NASA Wants to Talk About How to Report Life Beyond Earth Once We Get There
After their glorious trips to space, American billionaires are now planning to set up business parks in orbit. As space exploration turns into a race with more private companies getting involved, NASA wants to start a dialogue about how evidence of life beyond Earth should be reported and it has called for a framework to be developed for establishing best reporting practices.
It was just last year when the world got excited about an 'alien' signal that later turned out to be interference from our own radio activity.
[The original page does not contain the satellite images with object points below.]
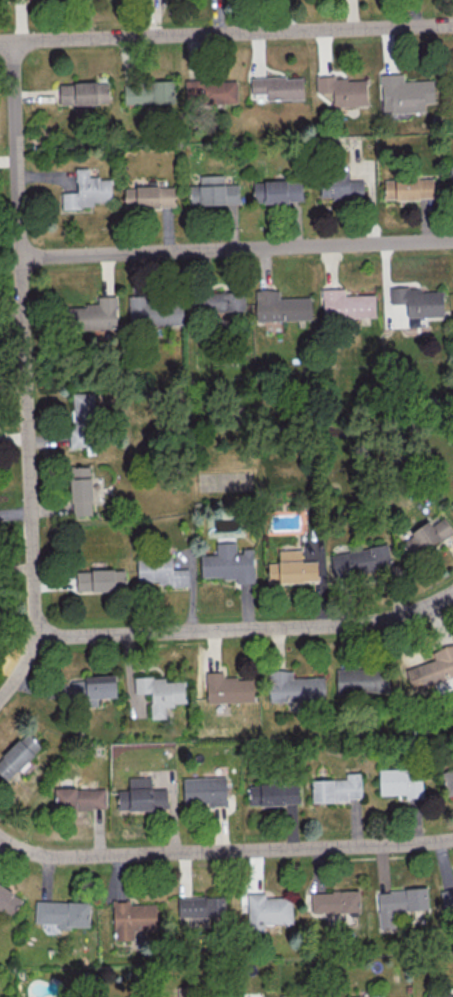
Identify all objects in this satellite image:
road: (226, 33)
building: (278, 87)
building: (342, 89)
building: (210, 91)
building: (83, 92)
building: (148, 92)
building: (404, 93)
building: (451, 175)
building: (341, 186)
building: (408, 188)
building: (87, 190)
building: (213, 191)
building: (277, 191)
road: (18, 192)
building: (149, 196)
road: (237, 248)
building: (417, 300)
building: (223, 301)
building: (346, 304)
building: (281, 306)
building: (153, 312)
building: (93, 314)
road: (24, 360)
building: (82, 420)
building: (80, 490)
building: (452, 503)
building: (425, 536)
road: (32, 543)
building: (360, 561)
building: (228, 563)
building: (291, 568)
building: (159, 571)
building: (100, 580)
road: (247, 628)
building: (432, 668)
building: (362, 680)
building: (294, 687)
building: (93, 688)
building: (228, 688)
building: (160, 693)
building: (17, 755)
building: (447, 779)
building: (400, 781)
building: (337, 788)
building: (204, 790)
building: (273, 793)
building: (141, 795)
building: (78, 799)
road: (224, 850)
building: (447, 899)
building: (8, 900)
building: (334, 901)
building: (399, 903)
building: (200, 906)
building: (267, 910)
building: (62, 913)
building: (132, 918)
building: (187, 991)
building: (440, 995)
building: (379, 996)

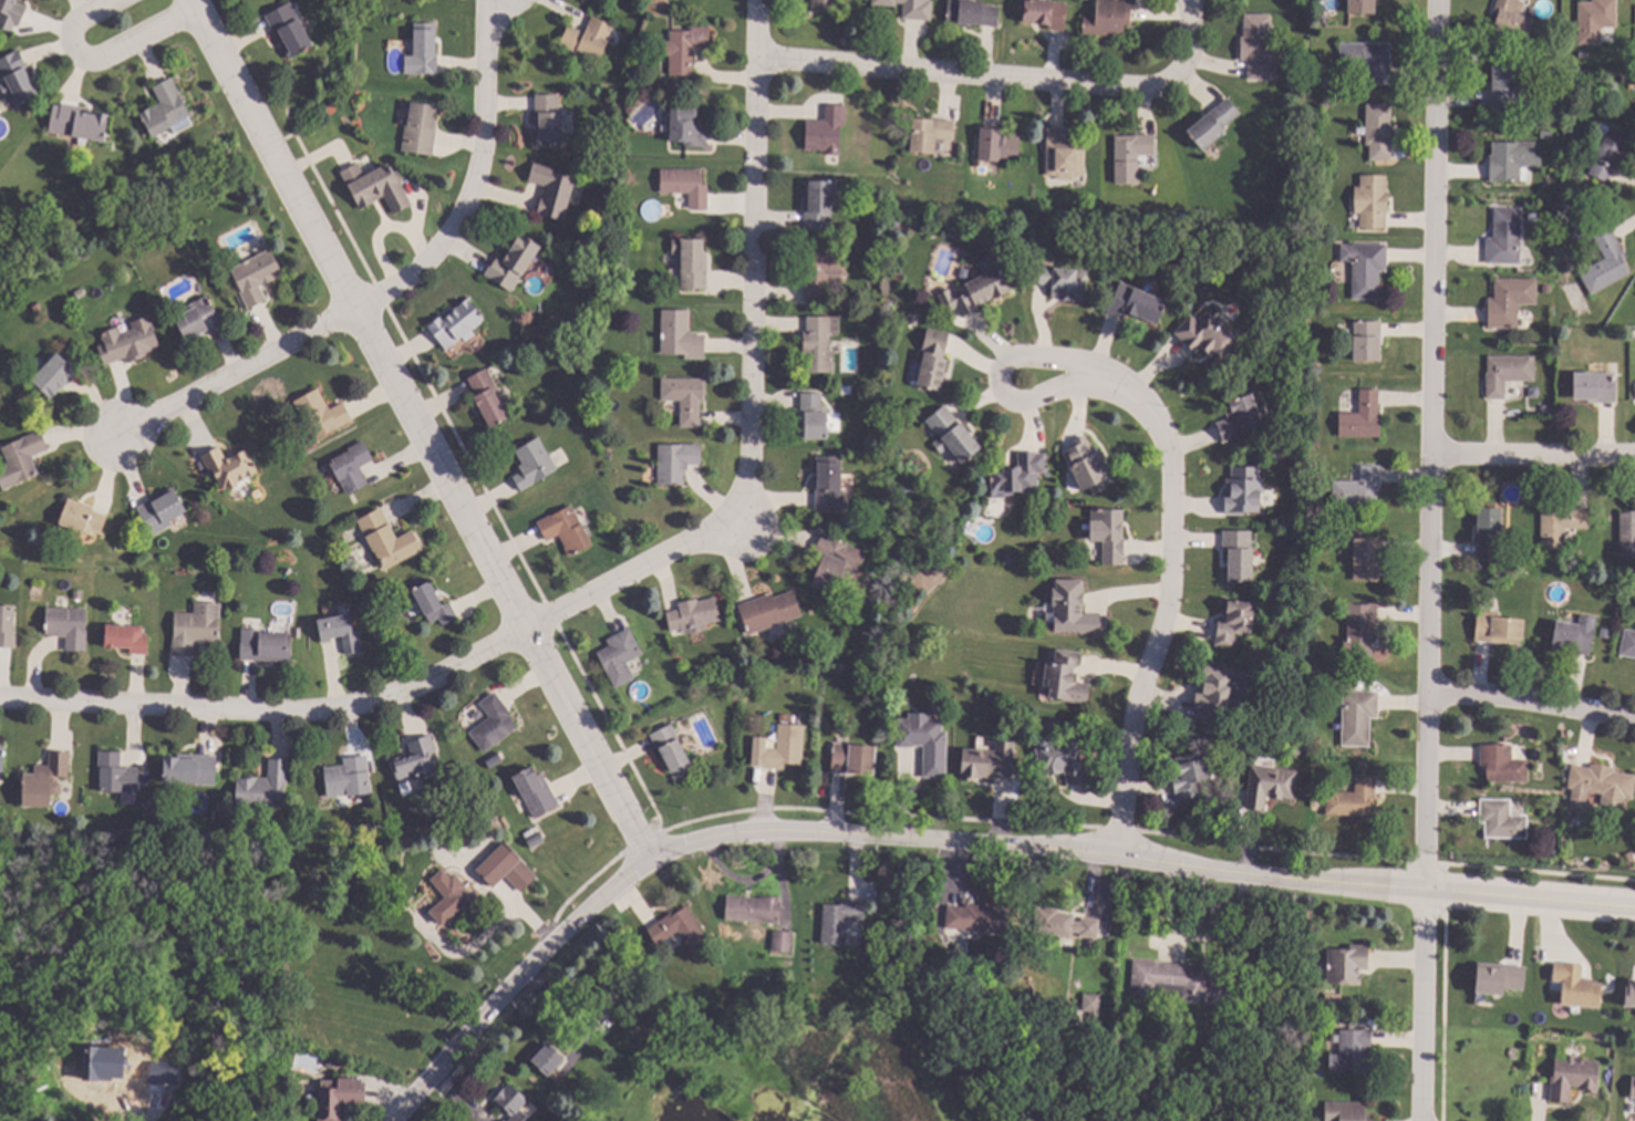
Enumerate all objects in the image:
building: (825, 3)
building: (1362, 6)
building: (911, 8)
building: (13, 10)
building: (972, 13)
building: (1045, 13)
building: (1109, 19)
building: (1513, 19)
building: (1596, 19)
building: (291, 31)
building: (589, 38)
building: (1498, 38)
building: (1257, 45)
building: (425, 48)
building: (685, 49)
building: (1584, 54)
road: (100, 59)
building: (1368, 60)
building: (16, 77)
road: (1009, 79)
building: (1505, 86)
building: (1326, 103)
building: (166, 108)
building: (1549, 111)
building: (549, 119)
building: (79, 122)
building: (1215, 124)
building: (687, 126)
road: (257, 127)
building: (1602, 128)
building: (421, 129)
building: (827, 131)
building: (1379, 131)
building: (1546, 133)
building: (932, 136)
building: (999, 146)
building: (1610, 153)
building: (1064, 155)
building: (1131, 156)
building: (1511, 160)
road: (472, 179)
building: (687, 185)
building: (377, 187)
building: (553, 190)
building: (1372, 202)
building: (819, 204)
building: (1506, 237)
building: (514, 262)
building: (692, 262)
building: (1606, 263)
building: (1366, 268)
building: (824, 271)
building: (257, 276)
building: (1062, 280)
building: (981, 291)
building: (1510, 301)
building: (1134, 302)
building: (199, 319)
building: (457, 324)
building: (1210, 334)
building: (680, 336)
building: (1363, 339)
building: (129, 342)
building: (821, 343)
building: (934, 360)
building: (1508, 373)
building: (57, 375)
road: (237, 375)
road: (748, 380)
road: (998, 385)
building: (1595, 386)
building: (489, 397)
building: (686, 398)
building: (321, 414)
building: (814, 416)
building: (1245, 417)
building: (1363, 417)
building: (953, 434)
building: (1316, 442)
road: (1534, 446)
building: (1274, 454)
building: (25, 456)
building: (677, 462)
building: (534, 464)
building: (1090, 466)
building: (1314, 466)
building: (230, 467)
building: (353, 467)
building: (1019, 474)
building: (829, 483)
building: (6, 486)
building: (1358, 489)
building: (1244, 491)
building: (162, 510)
building: (83, 518)
building: (1561, 524)
building: (567, 530)
building: (1488, 532)
building: (1110, 534)
building: (1318, 534)
building: (1627, 535)
building: (388, 540)
building: (1239, 554)
road: (487, 556)
building: (1010, 559)
building: (1367, 559)
road: (1431, 560)
building: (836, 563)
building: (1520, 568)
road: (1166, 601)
building: (433, 604)
building: (1075, 610)
building: (770, 611)
building: (694, 615)
building: (1235, 621)
building: (7, 626)
building: (69, 626)
building: (1498, 628)
building: (193, 631)
building: (341, 632)
building: (1361, 632)
building: (1575, 635)
building: (127, 638)
building: (1628, 643)
building: (268, 647)
building: (620, 657)
building: (1066, 678)
building: (1219, 690)
road: (1531, 707)
road: (271, 713)
building: (1359, 717)
building: (494, 723)
building: (925, 741)
building: (1313, 741)
building: (786, 747)
building: (673, 752)
building: (2, 756)
building: (853, 759)
building: (1062, 759)
building: (989, 762)
building: (415, 763)
building: (1503, 764)
building: (191, 769)
building: (117, 774)
building: (1191, 774)
building: (349, 777)
building: (825, 777)
building: (45, 781)
building: (1603, 783)
building: (1268, 785)
building: (264, 787)
building: (536, 791)
building: (1353, 799)
building: (1315, 802)
building: (1502, 820)
building: (534, 837)
road: (957, 843)
building: (1630, 857)
building: (504, 868)
building: (453, 897)
road: (491, 905)
building: (754, 909)
building: (980, 918)
building: (840, 921)
building: (1064, 924)
building: (681, 929)
building: (974, 934)
building: (783, 941)
road: (456, 956)
building: (1348, 964)
building: (1495, 979)
building: (1180, 983)
park: (899, 985)
building: (1576, 985)
building: (608, 994)
building: (1628, 995)
building: (676, 1002)
building: (1092, 1010)
building: (999, 1031)
building: (1351, 1053)
building: (547, 1059)
building: (334, 1061)
building: (110, 1071)
building: (1573, 1077)
building: (140, 1087)
building: (1631, 1089)
building: (340, 1097)
building: (1273, 1097)
building: (311, 1101)
building: (512, 1102)
building: (1242, 1104)
building: (1346, 1111)
building: (504, 1120)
But with more private missions aiming for Mars in the near term, it is likely that we will find more evidence that might point toward the existence of extraterrestrial life.
The piece written by experts at NASA points out such "sensationalization" of any new information that comes out as a result of space missions and aims to start a dialogue about how such information should be conveyed.
"Establishing best practices for communicating about life detection can serve to set reasonable expectations on the early stages of a hugely challenging endeavour, attach value to incremental steps along the path, and build public trust by making clear that false starts and dead ends are an expected and potentially productive part of the scientific process." the team said.
The piece goes on to suggest some measures that could be used to measure and scale new discoveries in this domain. Much like the Technology-Readiness Level (TRL) that NASA already uses to quantify the progress of a mission right from its concept stage to its actual execution, the piece suggests the development of a Confidence of Life Detection (CoLD) scale that could be used to mark the significance of the discovery with low levels reserved for identification of potential signs of life while higher levels reserved for more specific evidence of the subject.
Such a standardized scale would help in establishing progressive benchmarks that could be interpreted easily by the scientific community and the public at large as well, the piece says.